Sono giorni importanti quelli che ci separano dalla strada che prenderemo. Più o meno 7 anni fa eravamo allo stesso punto ma con una crisi sanitaria ed una economica in meno, forse meno responsabilità per le future generazioni e indubbiamente meno risorse a disposizione per essere parte del cambiamento. A ricordarcelo è stata anche la Presidente Ursula von der Leyen, intervenuta all’inaugurazione dell’anno accademico dell’Università Bocconi di Milano. Con il pensiero rivolto ai giovani, vista l’occasione, ha ricordato la necessità di apportare riforme e di farlo con il giusto approccio strategico verso investimenti necessari. Per un paese come l’Italia, abituata ad operare in emergenza, significa imparare a programmare individuando i settori strategici in cui intervenire e soprattutto porsi degli obiettivi pertinenti, fattibili e sostenibili. Spostare il focus dell’attenzione sul medio-lungo termine è la sfida.
Un metodo di lavoro, una volontà di cambiamento, che deve necessariamente trarre spunti di riflessione dagli errori del passato. Il recente rapporto annuale della Corte dei Conti ci consegna un’Italia nel ciclo 2014-2020 in grado di sottoscrivere l’accordo sul programma con Bruxelles solo nell’ottobre 2014 e di nominare solo nel 2018 le Autorità di gestione nazionali e regionali, quindi in affanno già in partenza. Dei 72 miliardi a disposizione dell’Italia per la programmazione 2014-2020, fino al 2019, ne erano stati assorbiti dall’UE poco meno di 22, circa il 30%, contro una media europea del 40%. Si sale a 29 miliardi nel 2020 raggiungendo circa il 40%. Un salto, avvenuto in emergenza e dovuto all’emergenza che ha permesso con l’intervento del Ministro del Sud Provenzano di riprogrammare più di 10 miliardi di fondi strutturali europei.
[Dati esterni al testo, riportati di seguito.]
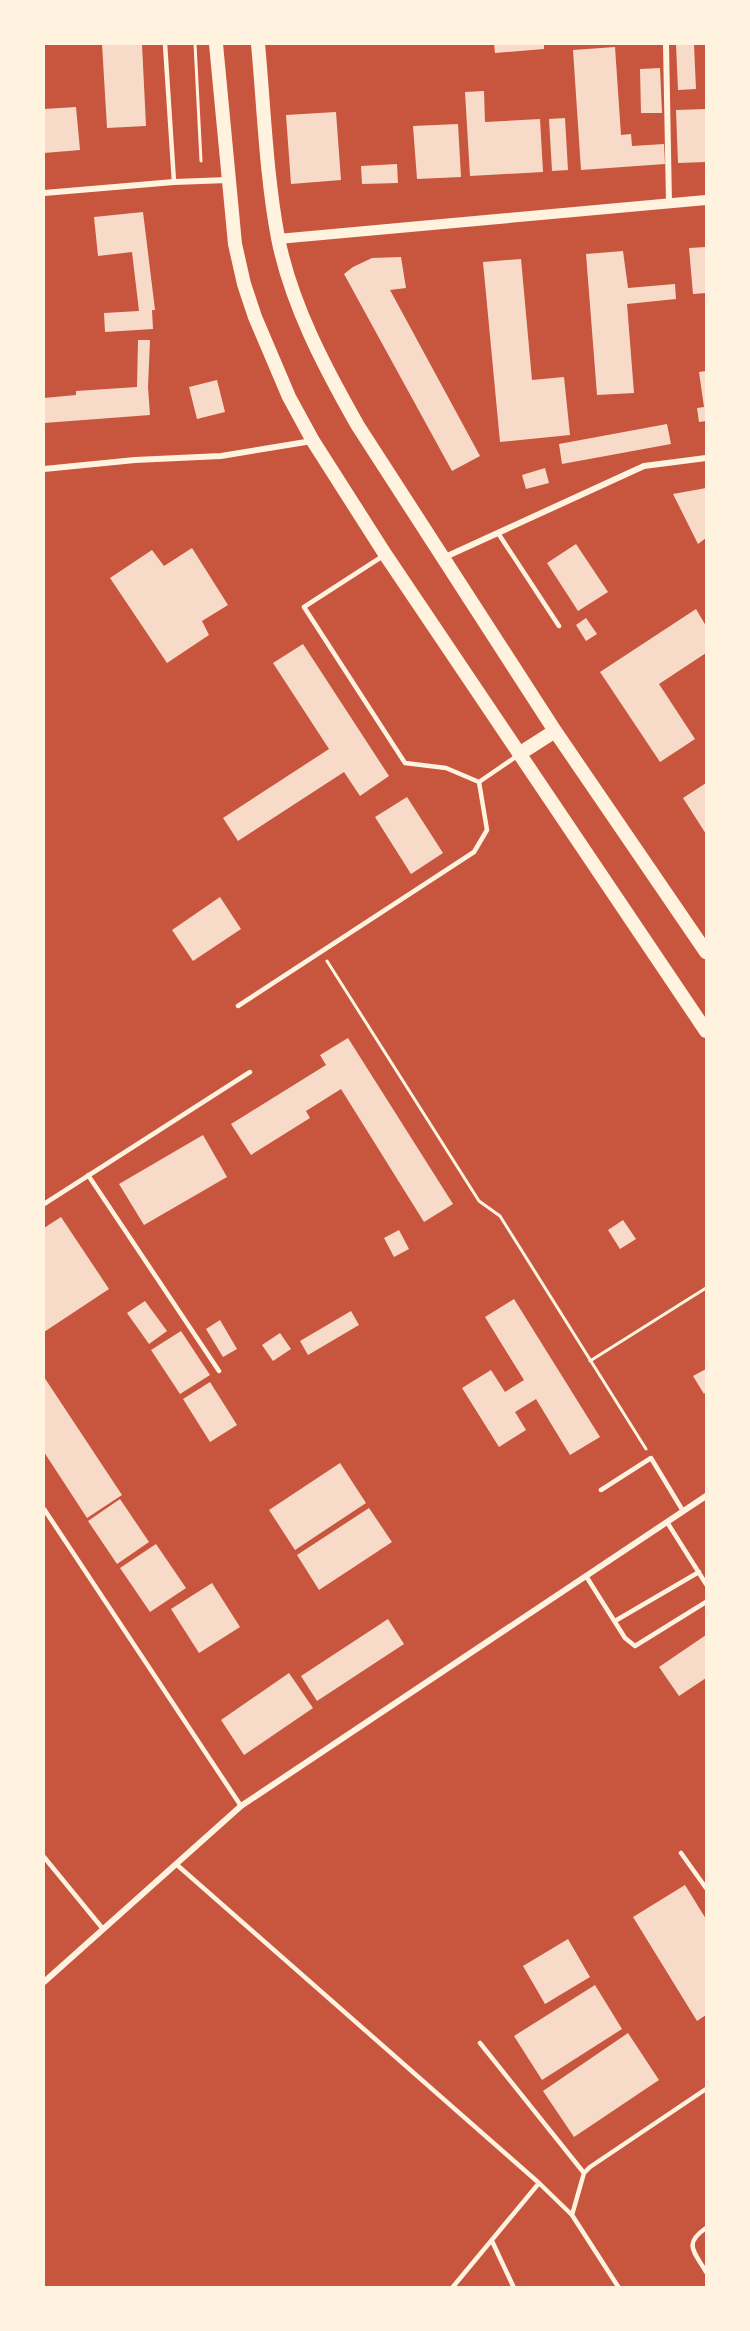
<svg xmlns="http://www.w3.org/2000/svg" width="750" height="2331" viewBox="0 0 750 2331" font-family="'DejaVu Sans',sans-serif">
<style>
.building{fill:#f7dbc8}
.lines{fill:none;stroke-linecap:round;stroke-linejoin:round}
.path{stroke:#fff3e0;stroke-width:3}
.service{stroke:#fff3e0;stroke-width:4.5}
.minor{stroke:#fff3e0;stroke-width:6}
.tertiary{stroke:#fff3e0;stroke-width:10}
.primary{stroke:#fff3e0;stroke-width:14}
</style>
<rect width="100%" height="100%" fill="#c8553d"/>
<!-- building -->
<path class="building" d="M102,44H142L146,126L107,128Z
M494,44H544V49L495,53Z
M676,44H694L696,89L678,90Z
M615,47L621,135L631,134L632,146L664,144L665,164L581,170L573,50Z
M660,68L662,113H641L640,69Z
M484,91L485,122L540,119L543,172L470,176L465,92Z
M76,107L80,150L44,153V109Z
M706,109V162L678,163L676,110Z
M336,112L341,180L291,184L286,115Z
M565,118L568,170L552,171L549,119Z
M458,124L461,177L417,179L413,126Z
M397,164L398,183L362,184L361,166Z
M143,212L155,310H152L153,329L105,332L104,313L139,311L132,252L98,256L94,217Z
M706,247V293L693,294L689,248Z
M623,251L628,288L675,284L676,299L627,304L634,393L597,395L586,254Z
M401,257L406,288L390,290L480,456L452,471L344,274L353,267L372,258Z
M521,259L532,380L564,377L570,435L500,442L483,262Z
M138,340H150L148,387L150,415L44,423V398L76,395V391L137,387Z
M706,371V421L699,422L697,408L704,407L699,372Z
M217,380L225,412L197,419L189,387Z
M667,424L671,444L562,464L559,444Z
M545,468L549,483L526,489L522,475Z
M706,488V538L698,544L673,494Z
M576,544L608,592L578,611L547,563Z
M192,548L228,605L202,621L209,635L167,663L110,578L152,550L164,566Z
M696,609L706,626V653L659,684L695,739L660,762L600,672Z
M586,618L597,634L586,641L576,625Z
M303,644L389,776L360,796L344,772L238,841L223,818L329,749L273,663Z
M706,783V834L683,798Z
M407,797L443,853L411,874L375,817Z
M220,897L241,929L193,961L172,930Z
M348,1038L453,1204L424,1222L341,1089L306,1111L310,1118L251,1155L231,1124L326,1065L320,1055Z
M203,1135L227,1177L144,1225L119,1184Z
M61,1217L109,1289L44,1332V1228Z
M623,1220L636,1239L620,1249L608,1230Z
M399,1230L409,1249L394,1257L384,1238Z
M514,1299L600,1437L570,1455L536,1399L515,1412L526,1430L499,1447L462,1388L491,1370L505,1392L524,1380L485,1317Z
M145,1301L167,1331L149,1344L127,1313Z
M351,1311L359,1325L308,1355L300,1341Z
M220,1320L237,1349L223,1357L206,1329Z
M181,1331L210,1375L180,1394L151,1350Z
M280,1333L291,1349L273,1361L262,1345Z
M706,1369V1392L704,1394L693,1376Z
M44,1377L122,1495L87,1518L44,1452Z
M210,1382L237,1425L210,1442L183,1399Z
M340,1463L366,1503L295,1550L269,1510Z
M120,1499L149,1542L117,1564L88,1521Z
M369,1508L392,1542L319,1590L297,1555Z
M156,1544L186,1588L150,1612L120,1568Z
M212,1583L240,1627L199,1653L171,1609Z
M388,1619L404,1644L317,1701L301,1676Z
M706,1635V1678L679,1696L659,1667Z
M289,1673L313,1708L244,1755L221,1720Z
M685,1885L706,1919V2015L697,2021L633,1917Z
M568,1939L590,1977L545,2004L523,1966Z
M595,1985L622,2029L542,2080L514,2036Z
M628,2033L659,2080L574,2137L543,2091Z"/>
<g class="lines">
<!-- path -->
<path class="path" d="M195,44L201,161
M327,961L479,1201L500,1216L646,1449
M590,1361L706,1288"/>
<!-- service -->
<path class="service" d="M165,44L174,182
M498,533L559,626
M479,782L517,756
M238,1006L474,852L487,830L479,782L446,768L405,763L304,607L383,556
M88,1175L219,1371
M44,1204L250,1072
M601,1490L651,1458L683,1511
M44,1509L241,1806
M667,1522L706,1584
M586,1576L625,1638L635,1646L706,1602
M615,1621L699,1572
M681,1853L706,1888
M44,1857L103,1929
M176,1864L539,2183L452,2288
M480,2043L584,2173
M539,2183L572,2215L619,2288
M572,2215L584,2173L590,2167L706,2089
M706,2228C683,2244 694,2251 706,2272
M492,2241L514,2288"/>
<!-- minor -->
<path class="minor" d="M666,44L669,203
M44,193L174,182L228,180
M44,469L135,460L221,456L312,441
M443,558L644,466L706,458
M44,1982L241,1806L706,1496"/>
<!-- tertiary -->
<path class="tertiary" d="M278,239L706,200"/>
<!-- primary -->
<path class="primary" d="M216,44L235,244L244,284L255,317L289,397L313,441L385,554L706,1031
M258,44C264,108 266,174 278,238C291,304 325,368 358,426L555,731L706,952
M519,754L555,731"/>
</g>
<!-- border -->
<rect width="750" height="2331" fill="none" stroke="#fff3e0" stroke-width="90"/>
</svg>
Dati alla mano, risulta più che comprensibile la posizione di Confindustria che con il Presidente Bonomi ha mostrato preoccupazione per i ritardi nel concepire una strategia di sviluppo sostenibile. Per il mondo produttivo, ma non solo, il momento del cambio di passo è ora e perdersi negli stessi errori avrebbe risvolti importati a livello sociale. I 209 miliardi di Next Generation EU, in particolare, rappresentano una opportunità senza precedenti per realizzare un programma importante di investimenti che rilanci la competitività del sistema paese Italia nella fase di ripresa post-pandemia.
La necessità è di trasformare la crisi in costruzione, le criticità in opportunità. Il rischio è di perdere l’occasione non facendosi trovare pronti a coglierla.
Il momento storico lo consente e le risorse economiche che andranno a sommarsi alle rimanenze del ciclo attuale ed alle risorse della programmazione 2021-2027, anche. L’Italia si prepara dunque ad affrontare una sfida complessa, dove il problema, almeno in apparenza, sembra essere quello dell’abbondanza. Fino al 2023 dovrà gestire risorse europee appartenenti a tre differenti regimi di spesa: il bilancio 2014-2020, i 209 miliardi di Next Generation EU e il bilancio 2021-2027. E se da una parte il Ministro Patuanelli ha parlato già di fase avanzata per l’utilizzo del Recovery fund, le indiscrezioni parlano di un esecutivo che di fronte all’emergenza del programmare si prepara ora a mettere in campo una cabina di regia per i fondi UE composta da governo, Mef, Mise, 6 manager, una task force di ben 300 persone ed ANAC come certificatore dei progetti. Illuminante anche la proposta pervenuta dai professori della LUISS: “chiamiamo i cervelli fuggiti per gestire i fondi UE”. Magari investire sui giovani ancora presenti nei nostri celebri atenei per dargli un futuro stabile sarebbe stata più lungimirante come idea, forse più in linea con le stesso Next Generation EU. Con il 2021 alle porte e una scelta strategica ancora da affrontare, arriveremo in tempo per partecipare al cambiamento?